● **Texte source**

________________

Ça fait quelque chose de remettre une disquette dans le lecteur de son vieil Atari STE après tant d’années. D’entendre ce bon vieux ronronnement lorsqu’il lit cette même disquette et que le jeu se lance à l’écran. Les souvenirs resurgissent alors. Avec Heimdall, c’est un retour de plus de vingt ans en arrière ! Et dans mes souvenirs, Heimdall était un jeu qui en jette mais qui était aussi très difficile. Replongeons-nous dans ce titre avec un nouveau regard.
Interville me voilà
Encore une journée comme les autres au royaume des dieux nordiques après quelques pintes de bières et ce qu’il faut de danse sur la table. On retrouve donc nos dieux attablés et endormis. Mais peut-on parler d’une journée vraiment comme les autres ? Non car pour une fois, ils ne sont pas ivres morts suite à une beuverie monumentale mais bien endormis par un puissant sortilège du malicieux Loki. Dans l’ombre (et sous couvert du ronflement bruyant des dieux), ce dernier s’empare des armes divines de nos infortunés soûlards : le marteau de Thor, la lance de Frey et l'épée d'Odin puis les cache de par le monde.

________________

● **Données fournies**
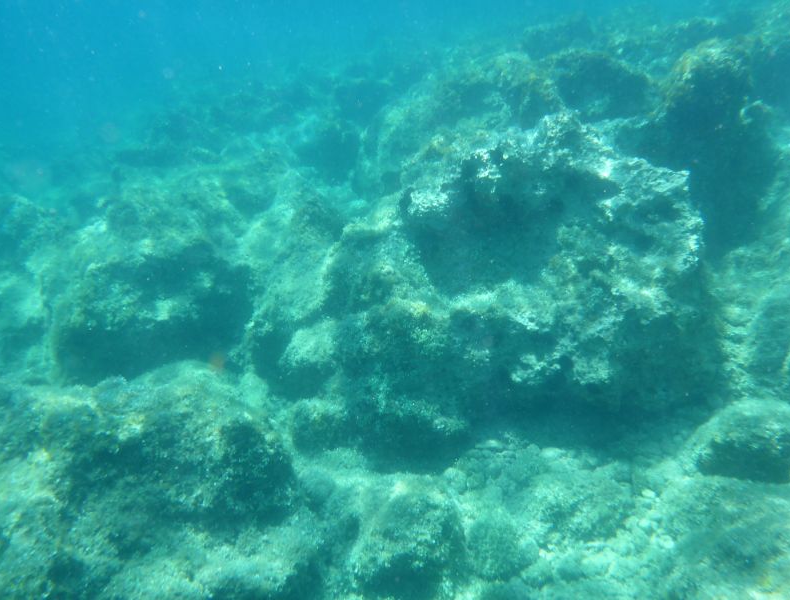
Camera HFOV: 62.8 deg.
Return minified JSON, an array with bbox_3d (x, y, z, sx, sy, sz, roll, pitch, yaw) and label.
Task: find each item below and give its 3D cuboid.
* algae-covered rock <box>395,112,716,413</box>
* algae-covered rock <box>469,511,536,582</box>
[{"bbox_3d":[0.710,-0.210,3.200,1.350,1.050,1.000,0,22,0],"label":"algae-covered rock"},{"bbox_3d":[0.340,0.790,2.080,0.210,0.160,0.190,0,22,0],"label":"algae-covered rock"}]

________________

● **Questions**
**a)** Traduisez en anglais la phrase suivante du texte sur Heimdall : « Avec Heimdall, c’est un retour de plus de vingt ans en arrière ! »
**b)** D'après le texte sur Heimdall, les affirmations suivantes sont-elles exactes ? Répondez par oui ou par non et citez les mots du texte qui tranchent.
(i) Les dieux dorment parce qu'ils sont ivres morts après une beuverie.
(ii) Loki s'empare du marteau de Thor.
(iii) Heimdall est décrit comme un jeu facile.
**c)** Donnez la suite du texte sur Heimdall, après sa dernière phrase.

● **Réponses par tâche**
**a)** With Heimdall, it's a trip back more than twenty years!

**b)**
(i) Non : « ils ne sont pas ivres morts suite à une beuverie monumentale mais bien endormis par un puissant sortilège du malicieux Loki »
(ii) Oui : « ce dernier s’empare des armes divines de nos infortunés soûlards : le marteau de Thor »
(iii) Non : « Heimdall était un jeu qui en jette mais qui était aussi très difficile »

**c)**
Les dieux, ne pouvant se rendre eux-mêmes à Midgard pour récupérer les armes, envoient un émissaire pour faire le travail afin de les sortir de cette crise majeure. Vous vous retrouvez donc avec le lourd devoir de mettre la main sur les armes divines et ainsi sauver les neuf mondes d’une destruction imminente. Mais pauvre mortel que vous êtes, il est inconcevable que vous y parveniez seul alors votre première tâche consistera à vous choisir des compagnons de route.
C’est ainsi que le jeu commence, avec le choix d’aller directement à l’écran de sélection des héros ou de vous soumettre à une série d’épreuves. Y participer n’est nullement obligatoire pour le joueur mais peut apporter une aide non négligeable à ce dernier. En effet, le nombre de personnages proposés sera plus élevé (avec de meilleures statistiques) si vous réussissez les épreuves. Mais à l’inverse, si vous vous ratez, le choix sera bien plus faible et moins intéressant que si vous étiez allé directement à la sélection des coéquipiers. Les épreuves en question sont au nombre de trois :
Le coiffeur :
Cette épreuve consiste à couper à la hache les huit nattes d’une jeune serveuse Viking. Bien entendu, vous êtes en état d’ébriété avancé et votre main tremble. Après avoir pris le coup de main, ce n’est pas trop difficile à réaliser. L’animation de la jeune fille qui serre les dents et les poings lorsque vous lancer une hache offre un effet assez comique (sauf pour elle) et souligne déjà le ton humoristique du jeu. Et que dire lorsque l’on vise sciemment la tête de la malheureuse et qu’on lance une hache ? Inutile de me regarder comme ça, celui qui a joué à Heimdall sans jamais essayer de lancer une hache dans sa tête, ne serait ce qu’une fois, c’est un menteur.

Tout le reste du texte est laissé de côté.